Hey @notwarte,
Using the __databricks_internal catalog to trace the underlying storage location is a solid approach for investigating their footprint.
Regarding your question about storage duplication: yes, materialized views in Databricks do store a physical representation of the data independently from the source tables. Even if a materialized view is built on top of a Delta Live Table (like your silver_raw), Databricks does not re-use the same storage files.
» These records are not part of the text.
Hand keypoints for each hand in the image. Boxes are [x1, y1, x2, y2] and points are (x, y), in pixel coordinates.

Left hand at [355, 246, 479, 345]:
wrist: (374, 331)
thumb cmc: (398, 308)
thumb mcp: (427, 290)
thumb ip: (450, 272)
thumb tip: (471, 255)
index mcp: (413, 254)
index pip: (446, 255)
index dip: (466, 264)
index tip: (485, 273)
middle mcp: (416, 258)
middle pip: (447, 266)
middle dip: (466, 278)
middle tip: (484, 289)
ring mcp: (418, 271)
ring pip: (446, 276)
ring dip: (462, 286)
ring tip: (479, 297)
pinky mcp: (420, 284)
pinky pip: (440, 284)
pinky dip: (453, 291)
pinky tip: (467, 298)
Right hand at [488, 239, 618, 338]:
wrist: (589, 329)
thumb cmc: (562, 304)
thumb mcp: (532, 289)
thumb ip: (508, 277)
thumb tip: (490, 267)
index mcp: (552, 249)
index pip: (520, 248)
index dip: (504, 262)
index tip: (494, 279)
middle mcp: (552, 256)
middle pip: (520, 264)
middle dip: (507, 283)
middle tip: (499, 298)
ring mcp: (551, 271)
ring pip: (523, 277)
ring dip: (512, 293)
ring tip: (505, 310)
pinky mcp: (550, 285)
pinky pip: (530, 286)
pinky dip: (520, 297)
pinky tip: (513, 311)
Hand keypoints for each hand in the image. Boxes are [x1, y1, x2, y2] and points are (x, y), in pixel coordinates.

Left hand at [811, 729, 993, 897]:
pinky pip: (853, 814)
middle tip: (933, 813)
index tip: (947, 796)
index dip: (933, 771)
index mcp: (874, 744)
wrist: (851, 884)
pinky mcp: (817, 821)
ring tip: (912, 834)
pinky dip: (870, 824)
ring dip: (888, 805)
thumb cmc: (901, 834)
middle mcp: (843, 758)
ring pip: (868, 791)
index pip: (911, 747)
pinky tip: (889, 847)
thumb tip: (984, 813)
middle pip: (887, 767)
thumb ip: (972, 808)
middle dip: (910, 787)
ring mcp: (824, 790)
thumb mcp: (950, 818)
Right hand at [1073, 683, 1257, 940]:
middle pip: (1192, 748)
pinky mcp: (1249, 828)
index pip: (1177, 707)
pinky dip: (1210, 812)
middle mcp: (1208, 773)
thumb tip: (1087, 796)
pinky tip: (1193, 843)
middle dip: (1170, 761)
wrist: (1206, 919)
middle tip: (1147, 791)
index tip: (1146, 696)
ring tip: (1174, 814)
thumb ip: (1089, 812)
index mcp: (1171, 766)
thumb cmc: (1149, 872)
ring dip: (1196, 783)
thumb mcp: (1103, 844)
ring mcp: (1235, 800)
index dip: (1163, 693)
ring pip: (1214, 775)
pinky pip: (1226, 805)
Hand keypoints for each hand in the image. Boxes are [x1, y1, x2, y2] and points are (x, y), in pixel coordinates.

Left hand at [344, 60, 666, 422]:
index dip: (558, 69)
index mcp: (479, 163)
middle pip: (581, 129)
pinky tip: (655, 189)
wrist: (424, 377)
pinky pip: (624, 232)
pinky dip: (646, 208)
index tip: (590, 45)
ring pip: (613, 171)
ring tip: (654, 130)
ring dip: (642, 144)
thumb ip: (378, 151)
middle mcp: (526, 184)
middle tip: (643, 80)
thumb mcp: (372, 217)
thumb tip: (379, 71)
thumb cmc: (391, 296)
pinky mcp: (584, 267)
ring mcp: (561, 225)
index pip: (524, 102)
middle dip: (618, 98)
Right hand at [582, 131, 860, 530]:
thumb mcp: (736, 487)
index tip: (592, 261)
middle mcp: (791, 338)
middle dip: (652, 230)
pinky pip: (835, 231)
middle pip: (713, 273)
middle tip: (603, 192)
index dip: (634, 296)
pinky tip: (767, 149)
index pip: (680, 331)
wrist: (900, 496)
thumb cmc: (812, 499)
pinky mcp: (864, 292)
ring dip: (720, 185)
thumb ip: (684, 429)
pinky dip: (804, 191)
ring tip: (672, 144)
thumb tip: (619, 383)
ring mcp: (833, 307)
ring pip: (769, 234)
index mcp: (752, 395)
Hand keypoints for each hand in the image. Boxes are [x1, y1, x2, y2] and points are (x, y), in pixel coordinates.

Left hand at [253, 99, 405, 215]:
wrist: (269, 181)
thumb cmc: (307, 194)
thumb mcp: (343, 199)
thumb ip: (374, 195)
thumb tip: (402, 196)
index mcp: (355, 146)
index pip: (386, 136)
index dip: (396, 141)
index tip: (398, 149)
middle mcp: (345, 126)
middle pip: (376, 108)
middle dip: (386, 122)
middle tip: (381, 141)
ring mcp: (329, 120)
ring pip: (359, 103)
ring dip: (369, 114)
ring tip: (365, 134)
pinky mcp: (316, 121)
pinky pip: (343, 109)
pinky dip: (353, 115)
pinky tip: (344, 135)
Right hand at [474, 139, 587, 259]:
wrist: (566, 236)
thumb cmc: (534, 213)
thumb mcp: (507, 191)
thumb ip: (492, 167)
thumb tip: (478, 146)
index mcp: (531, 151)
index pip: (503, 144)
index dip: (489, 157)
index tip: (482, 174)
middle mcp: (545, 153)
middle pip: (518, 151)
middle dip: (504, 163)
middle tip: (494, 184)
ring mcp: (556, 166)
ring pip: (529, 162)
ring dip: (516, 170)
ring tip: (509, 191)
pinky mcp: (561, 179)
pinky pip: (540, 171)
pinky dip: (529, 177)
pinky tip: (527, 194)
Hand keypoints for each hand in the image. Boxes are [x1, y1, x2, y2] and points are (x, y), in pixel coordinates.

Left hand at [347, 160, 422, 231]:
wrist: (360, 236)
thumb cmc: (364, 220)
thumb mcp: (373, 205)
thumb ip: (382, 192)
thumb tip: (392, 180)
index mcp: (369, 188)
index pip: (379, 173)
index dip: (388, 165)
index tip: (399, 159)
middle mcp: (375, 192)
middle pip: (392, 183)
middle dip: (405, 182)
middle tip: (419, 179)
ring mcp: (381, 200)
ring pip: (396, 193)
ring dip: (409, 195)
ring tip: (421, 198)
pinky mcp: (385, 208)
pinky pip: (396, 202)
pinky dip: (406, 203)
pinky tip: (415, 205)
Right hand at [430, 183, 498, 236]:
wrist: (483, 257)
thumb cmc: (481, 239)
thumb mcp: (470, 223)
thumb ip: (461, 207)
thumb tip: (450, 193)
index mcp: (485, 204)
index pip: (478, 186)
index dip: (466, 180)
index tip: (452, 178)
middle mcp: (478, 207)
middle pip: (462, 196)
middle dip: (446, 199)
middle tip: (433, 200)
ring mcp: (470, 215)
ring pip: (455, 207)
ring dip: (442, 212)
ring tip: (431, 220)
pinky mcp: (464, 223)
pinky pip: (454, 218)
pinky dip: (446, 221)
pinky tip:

Instead, it maintains its own optimized version of the result set defined by the materialized view.
So if your silver_raw table is 30GB, and the silver_publish materialized view weighs almost 1TB, that suggests one of the following:
The transformation logic in the view significantly expands the data (e.g., joins, explodes, denormalization).
The view is accumulating data due to the way it is refreshed or retained.
Keep in mind that materialized views are optimized for query performance, not necessarily for storage efficiency. If the view is auto-refreshed and not using a proper partitioning or cleanup mechanism, it may grow continuously.
Recommendations:
Review whether the materialized view is necessary, or if the same goal could be achieved via an incremental table maintained with DLT or MERGE.
If you keep it, make sure it is partitioned appropriately and has some lifecycle or retention management in place.
Monitor the storage usage and refresh logic regularly, especially if you’re on S3 or ADLS where storage costs matter.
If you believe this answer is correct, please mark it as the solution for future users.
Hope this helps 🙂
Isi